Deutsche spenden sieben Milliarden Euro
Die Hilfsorganisationen haben handfeste Gründe, ihre Spendenstrategie nicht zu ändern. Nach einer Untersuchung des Deutschen Zentralinstituts für Soziale Fragen (DZI), das auch jedes Jahr den Spendenalmanach veröffentlicht, fließt ein Großteil der Spenden der Deutschen für humanitäre Hilfe in Katastrophenfällen. Nach Angaben des DZI werden die Deutschen bis Ende 2015 rund sieben Milliarden Euro gespendet haben, eine halbe Milliarde mehr als vor einem Jahr. Wenn die Verteilung in etwa gleich ist wie im Vorjahr, fließen 79 Prozent davon in die Nothilfe, 5,7 Prozent in den Tierschutz, 2,9 Prozent in Kultur und Denkmalschutz, 2,7 Prozent in Umwelt- und Naturschutz, 2,4 Prozent in den Sport und die restlichen 7,4 Prozent in alle möglichen Zwecke. Allein nach dem Erdbeben in Nepal im Mai haben die Deutschen nach DZI-Angaben 60 Millionen Euro gespendet.

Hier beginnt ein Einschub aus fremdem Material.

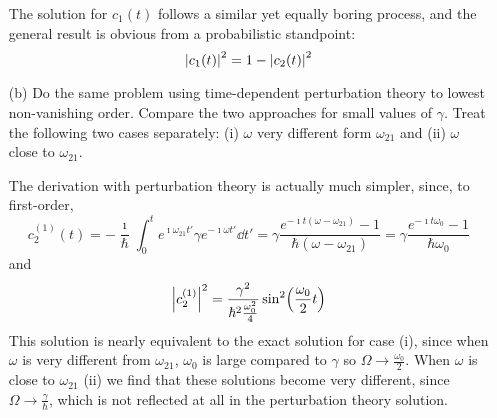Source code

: \documentclass[a4paper,twoside]{article}
\begin{document}
\begin{itemize}
\begin{problem}
           The solution for $ c_1(t) $ follows a similar yet equally boring process, and the general result is obvious from a probabilistic standpoint:
           \begin{equation}
               \abs{c_1(t)}^2 = 1 - \abs{c_2(t)}^2
           \end{equation}
       \end{problem}
   \item[(b)] Do the same problem using time-dependent perturbation theory to lowest non-vanishing order. Compare the two approaches for small values of $ \gamma $. Treat the following two cases separately: (i) $ \omega $ very different form $ \omega_{21} $ and (ii) $ \omega $ close to $ \omega_{21} $.
        \begin{problem}
            The derivation with perturbation theory is actually much simpler, since, to first-order,
            \begin{equation}
                c_2^{(1)}(t) = - \frac{\imath}{\hbar} \int_0^t e^{\imath \omega_{21} t'} \gamma e^{- \imath \omega t'} \dd{t'} = \gamma \frac{e^{- \imath t (\omega - \omega_{21})} - 1}{\hbar (\omega - \omega_{21})} = \gamma \frac{e^{- \imath t \omega_0} - 1}{\hbar \omega_0}
            \end{equation}
            and
            \begin{equation}
                \abs{c_2^{(1)}}^2 = \frac{\gamma^2}{\hbar^2 \frac{\omega_0^2}{4}} \sin[2](\frac{\omega_0}{2} t)
            \end{equation}
            This solution is nearly equivalent to the exact solution for case (i), since when $ \omega $ is very different from $ \omega_{21} $, $ \omega_0 $ is large compared to $ \gamma $ so $ \Omega \to \frac{\omega_0}{2} $. When $ \omega $ is close to $ \omega_{21} $ (ii) we find that these solutions become very different, since $ \Omega \to \frac{\gamma}{\hbar} $, which is not reflected at all in the perturbation theory solution.
        \end{problem}
\end{itemize}
\end{document}
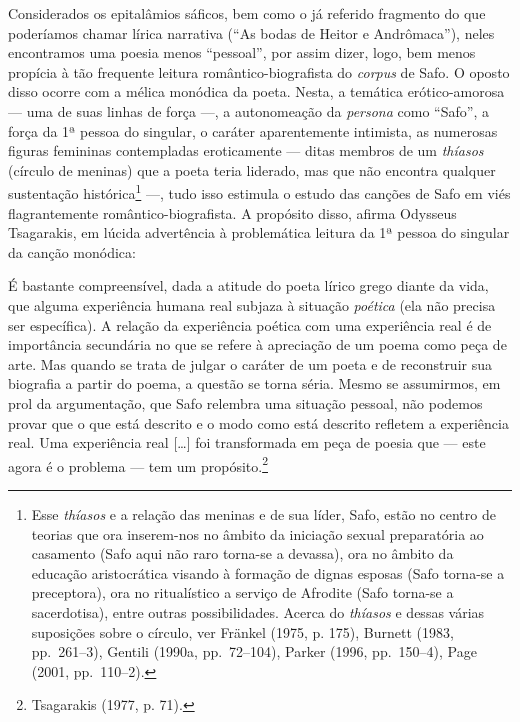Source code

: Considerados os epitalâmios sáficos, bem como o já referido fragmento do que
poderíamos chamar lírica narrativa (“As bodas de Heitor e Andrômaca”), neles
encontramos uma poesia menos “pessoal”, por assim dizer, logo, bem menos
propícia à tão frequente leitura romântico-biografista do \textit{corpus} de
Safo. O oposto disso ocorre com a mélica monódica da poeta. Nesta, a temática
erótico-amorosa --- uma de suas linhas de força ---, a autonomeação da
\textit{persona} como “Safo”, a força da 1ª pessoa do singular, o caráter
aparentemente intimista, as numerosas figuras
femininas contempladas eroticamente --- ditas membros de um \textit{thíasos}
(círculo de meninas) que a poeta teria liderado, mas que não encontra qualquer
sustentação histórica\footnote{ Esse \textit{thíasos} e a relação das meninas e
de sua líder, Safo, estão no centro de teorias que ora inserem-nos no
âmbito da iniciação sexual preparatória ao casamento (Safo aqui não raro
torna-se a devassa), ora no âmbito da educação aristocrática visando à formação
de dignas esposas (Safo torna-se a preceptora), ora no ritualístico a serviço
de Afrodite (Safo torna-se a sacerdotisa), entre outras possibilidades. Acerca
do \textit{thíasos} e dessas várias suposições sobre o círculo, ver Fränkel
(1975, p. 175), Burnett (1983, pp.~261--3), Gentili (1990a, pp.~72--104), Parker
(1996, pp.~150--4), Page (2001, pp.~110--2).} ---, tudo isso estimula o estudo das
canções de Safo em viés flagrantemente romântico-biografista. A propósito
disso, afirma Odysseus Tsagarakis, em lúcida advertência à
problemática leitura da 1ª pessoa do singular da canção
monódica:

\begin{hedraquote}
É bastante compreensível, dada a atitude do poeta lírico grego diante da vida,
que alguma experiência humana real subjaza à situação \textit{poética} (ela não
precisa ser específica). A relação da experiência poética com uma experiência
real é de importância secundária no que se refere à apreciação de um poema como
peça de arte. Mas quando se trata de julgar o caráter de um poeta e de
reconstruir sua biografia a partir do poema, a questão se torna séria. Mesmo se
assumirmos, em prol da argumentação, que Safo relembra uma situação pessoal,
não podemos provar que o que está descrito e o modo como está descrito refletem
a experiência real. Uma experiência real [\ldots{}] foi transformada em peça de
poesia que --- este agora é o problema --- tem um propósito.\footnote{ Tsagarakis (1977, p. 71).}
\end{hedraquote}


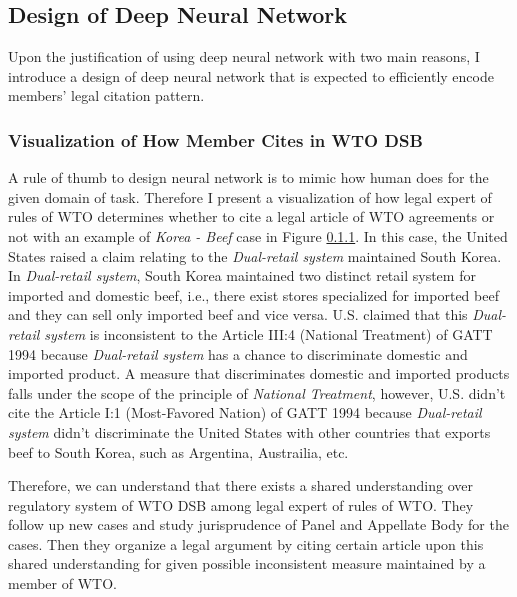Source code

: \documentclass[12pt,letterpaper]{article}
\begin{document}
\subsection{Design of Deep Neural Network}
Upon the justification of using deep neural network with two main reasons, %
I introduce a design of deep neural network that is expected to efficiently encode members' legal citation pattern.

\subsubsection{Visualization of How Member Cites in WTO DSB}
A rule of thumb to design neural network is to mimic 
how human does for the given domain of task. 
Therefore I present a visualization of how legal expert of rules of WTO determines whether to cite a legal article of WTO agreements or not with an example of \textit{Korea - Beef} case in Figure \ref{}.
In this case, the United States raised a claim relating to the \textit{Dual-retail system} maintained South Korea. In \textit{Dual-retail system}, South Korea maintained two distinct retail system
for imported and domestic beef, i.e., there exist stores specialized for imported beef and they can sell only imported beef and vice versa. U.S. claimed that this \textit{Dual-retail system} is inconsistent to the Article III:4 (National Treatment) of GATT 1994 
because \textit{Dual-retail system} has a chance to discriminate domestic and imported product. A measure that discriminates domestic and imported products falls under the scope of the principle of \textit{National Treatment}, however, U.S. didn't 
cite the Article I:1 (Most-Favored Nation) of GATT 1994 
because \textit{Dual-retail system} didn't discriminate the United States with other countries that exports beef to South Korea, such as Argentina, Austrailia, etc.

Therefore, we can understand that there exists a shared understanding over regulatory system of WTO DSB among legal expert of rules of WTO. They follow up new cases and study jurisprudence of Panel and Appellate Body for the cases.
Then they organize a legal argument by citing certain article upon this shared understanding for given possible inconsistent measure maintained by a member of WTO.


\end{document}
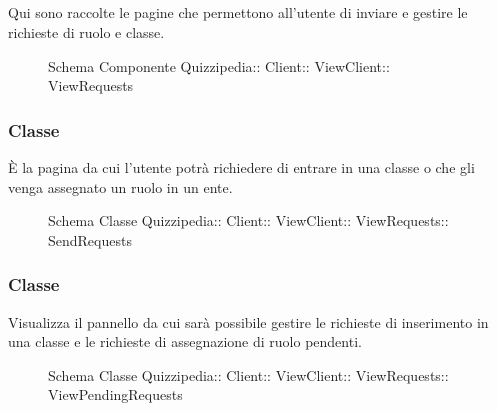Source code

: \subsection{}
Qui sono raccolte le pagine che permettono all'utente di inviare e gestire le richieste di ruolo e classe.
\begin{figure}[H]
\centering
\noindent{}
\caption[Schema Componente Quizzipedia::Client::ViewClient::ViewRequests]{Schema Componente Quizzipedia:: Client:: ViewClient:: ViewRequests}
\end{figure}
\subsubsection{Classe }
È la pagina da cui l'utente potrà richiedere di entrare in una classe o che gli venga assegnato un ruolo in un ente.
\begin{figure}[H]
\centering
\noindent{}
\caption[Schema Classe SendRequests]{Schema Classe Quizzipedia:: Client:: ViewClient:: ViewRequests:: SendRequests}
\end{figure}
\subsubsection{Classe }
Visualizza il pannello da cui sarà possibile gestire le richieste di inserimento in una classe e le richieste di assegnazione di ruolo pendenti.
\begin{figure}[H]
\centering
\noindent{}
\caption[Schema Classe ViewPendingRequests]{Schema Classe Quizzipedia:: Client:: ViewClient:: ViewRequests:: ViewPendingRequests}
\end{figure}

Der Deutsche Fundraising-Verband, der vor kurzem eine Bilanz 2014/15 vorgelegt hat, kommt mit seiner Schätzung des Spendenaufkommens nur auf vier Milliarden Euro, was zwar rund 300 000 Euro mehr seien als im Vorjahr, aber die Zahl der Spender sei gesunken von 45 auf 42 Prozent der Bevölkerung. Das DZI beruft sich dagegen auf die britische Charities Aid Foundation, die ermittelt hat, dass der Anteil der deutschen Spender inzwischen bei 50 Prozent der Bevölkerung liege. Was nach Angaben beider Organisationen zugenommen hat, sind Sachspenden. Das dürften viele Spenden sein, die für die Flüchtlinge in Deutschland abgegeben worden sind. Ob Spender mit einem komplexeren Afrikabild zu überzeugen sind, tief in ihre Taschen zu greifen, ist schwer einzuschätzen. Versucht hat es in Deutschland noch niemand.